START DATA SHOWN
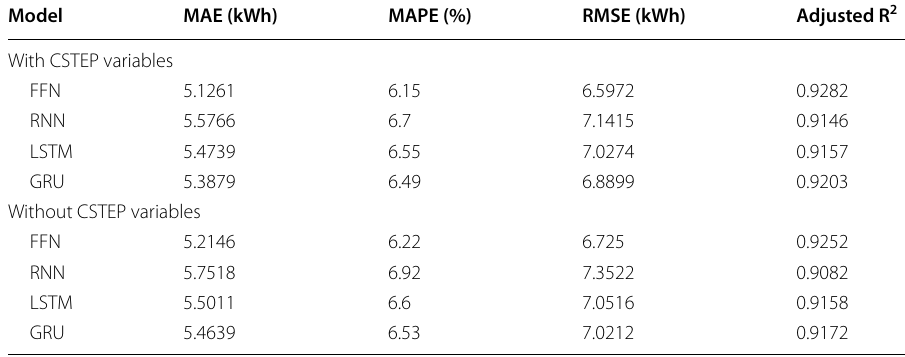
Table 7 24-h forecast metrics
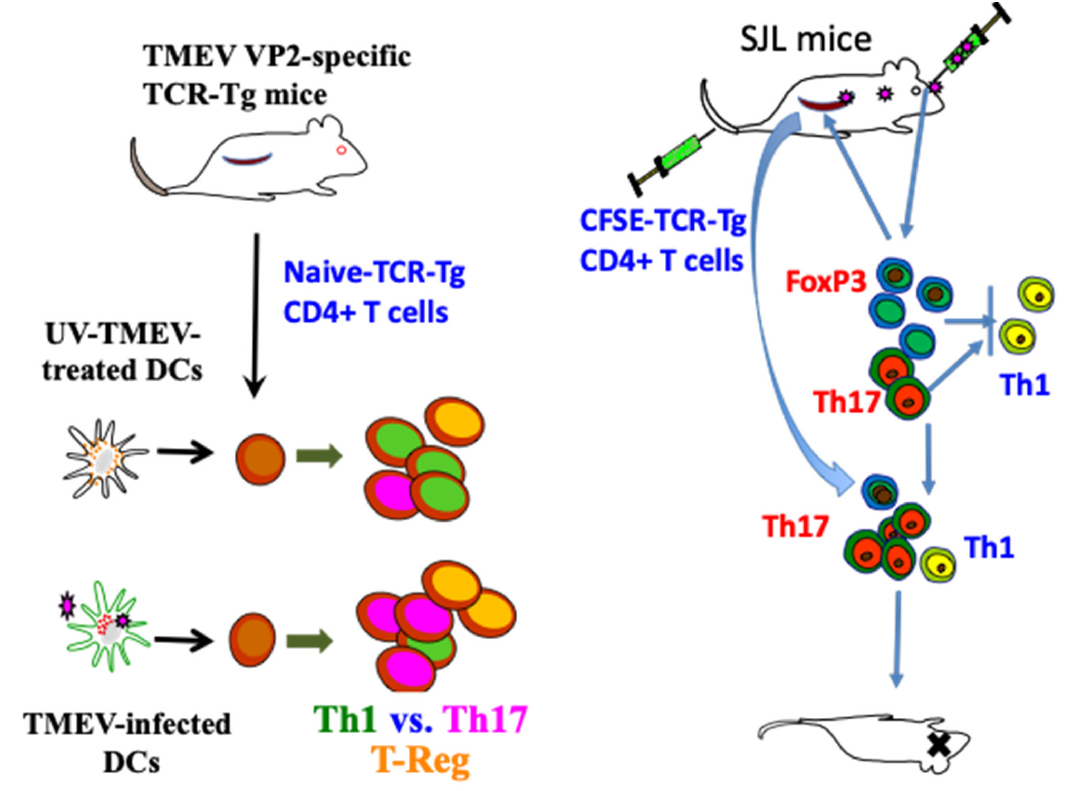
Figure 4. Utilization of TMEV VP2 72–86 -specific TCR-Tg mice in analyzing the development of CD4 + T cell subpopulations during TMEV infection [65,136]. These signals induce the production of IL-1, IL-6, IFN α / β , and TGF- β , which promote elevated induction of pathogenic FoxP3 + T-reg, Th17, and Tc17. Furthermore, IL-6 and IL-17, in addition to Tim and PDL-1, synergistically inhibit protective CD8 + T lymphocytes (CTL) function [107]. IFN α / β inhibits Th1 responses and elevates the expression of costimulatory molecules on antigen-presenting cells (APCs), which in turn promotes the induction of Th17 responses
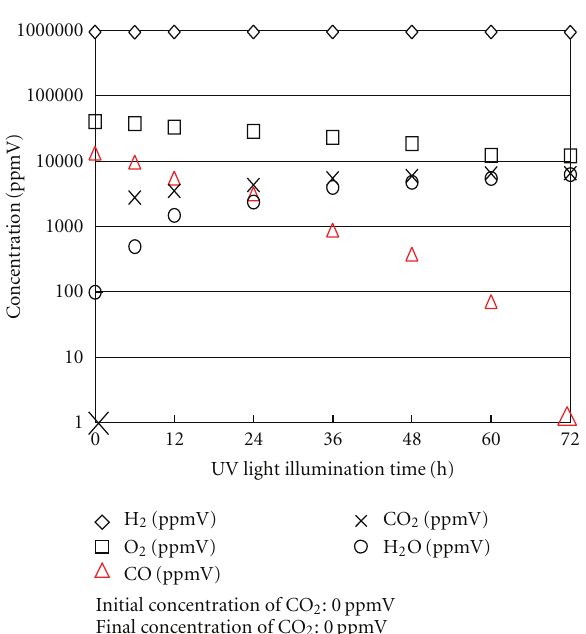
Figure 13: Change of each gas concentration with UV light illumination time in the long time experiment (loading ratio of TiO 2 of 20 wt%, initial concentrations of O 2 of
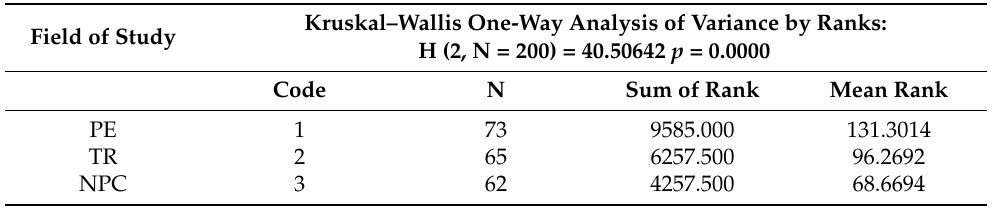
Table 8. Comparison of time spent on high physical activity during the lockdown period. Field of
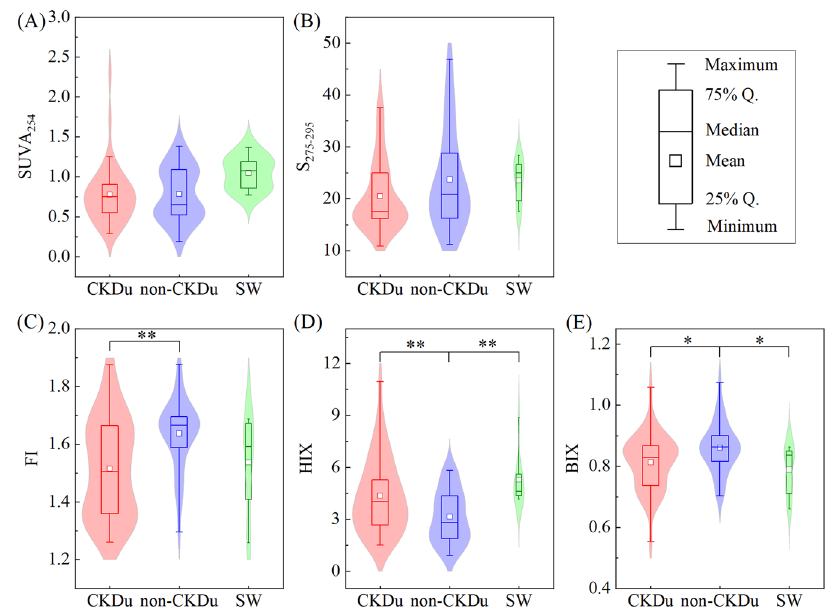
Fig. 1 The spectral indices of DOM. The upper point of the black box is the maximum and the lower is the minimum; the upper boundary of the black box is the 75th percentile and the lower is the 25th percentile, and the middle white square is the average value. The density diagram outside the box diagram represents the density probability. The signi fi cant difference of p < 0.01 and the signi fi cant difference of p < 0.05 have been marked with two asterisks and an asterisk in spectral indices between two different groups,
END DATA SHOWN
PROBLEM DETAILS ▸ All lines in the preceding records that hold the word "Table" need to be copied.

WRITTEN SOLUTION ▸
Table 7 24-h forecast metrics
Table 8. Comparison of time spent on high physical activity during the lockdown period. Field of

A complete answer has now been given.